There is one big difference between displacing landline voice and displacing wired broadband, though. While there is a limit on the voice minutes that a subscriber can consume (on average, less than 800 minutes per month in the US), the demand for data does not have seem to have such a limit, at least not yet. According to OpenVault, home broadband users on average consumed more than 430 GB in Q2’21, with 10% of subscribers consuming more than 1 TB.

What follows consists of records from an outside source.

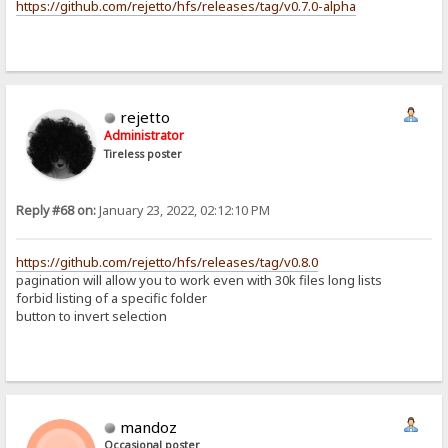
https://github.com/rejetto/hfs/releases/tag/v0.7.0-alpha
rejetto
Administrator
Tireless poster
Reply #68 on:
January 23, 2022, 02:12:10 PM
https://github.com/rejetto/hfs/releases/tag/v0.8.0
pagination will allow you to work even with 30k files long lists
forbid listing of a specific folder
button to invert selection
mandoz
Occasional poster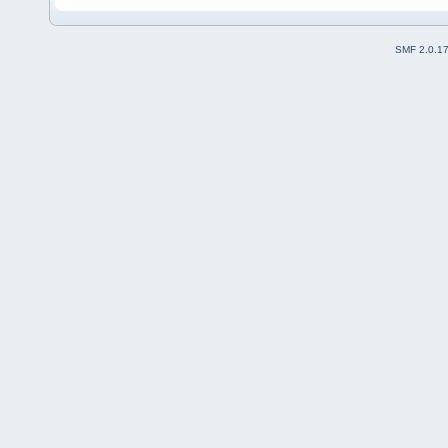
SMF 2.0.1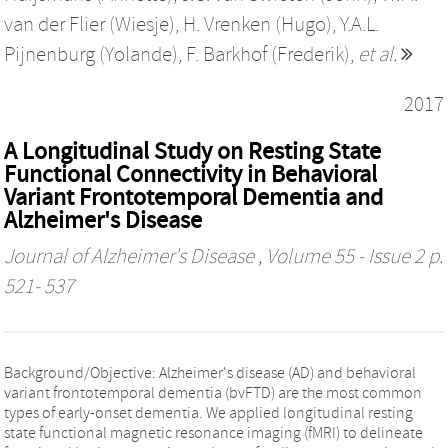
van der Flier (Wiesje)
,
H. Vrenken (Hugo)
,
Y.A.L.
Pijnenburg (Yolande)
,
F. Barkhof (Frederik)
,
et al.
2017
A Longitudinal Study on Resting State
Functional Connectivity in Behavioral
Variant Frontotemporal Dementia and
Alzheimer's Disease
Journal of Alzheimer's Disease
, Volume 55 - Issue 2 p.
521- 537
Background/Objective: Alzheimer's disease (AD) and behavioral
variant frontotemporal dementia (bvFTD) are the most common
types of early-onset dementia. We applied longitudinal resting
state functional magnetic resonance imaging (fMRI) to delineate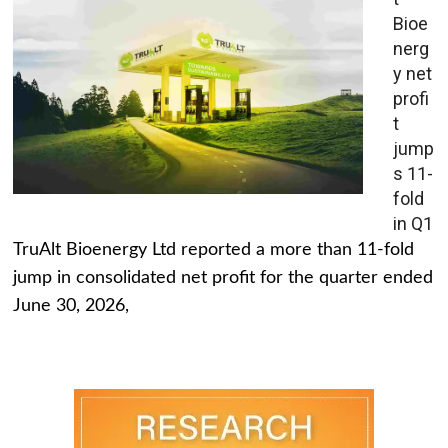
Bioe
nerg
y net
profi
t
jump
s 11-
fold
in Q1
TruAlt Bioenergy Ltd reported a more than 11-fold
jump in consolidated net profit for the quarter ended
June 30, 2026,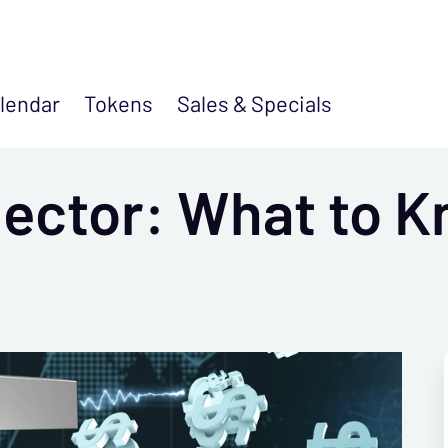
lendar
Tokens
Sales &
Specials
lector: What to K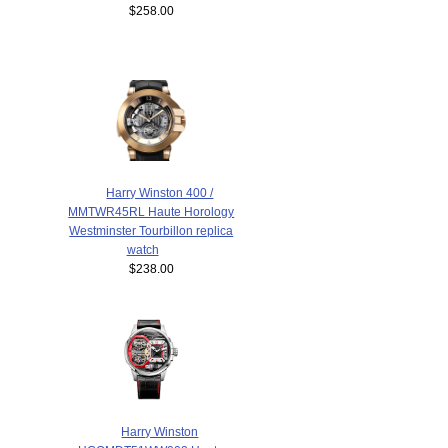
$258.00
Harry Winston 400 /
MMTWR45RL Haute Horology
Westminster Tourbillon replica
watch
$238.00
Harry Winston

This means that to win in the home broadband market, 5G operators will have to bring all their spectrum assets to bear. Low- and mid-band spectrum will be critical to get started in this market, but it will not be enough to provide the network capacity for double digit market share. Long-term success in this market will require cost-effectively harnessing abundant high-band, millimeter wave spectrum.

A new year will soon be upon us. And though I would love to watch immersive VR on my 5G-connected flying taxi from Silicon Valley to San Francisco, I will be content with replacing my cable broadband with a nice, solid, 5G-based home broadband connection. With that fond hope, I raise a glass to 2022!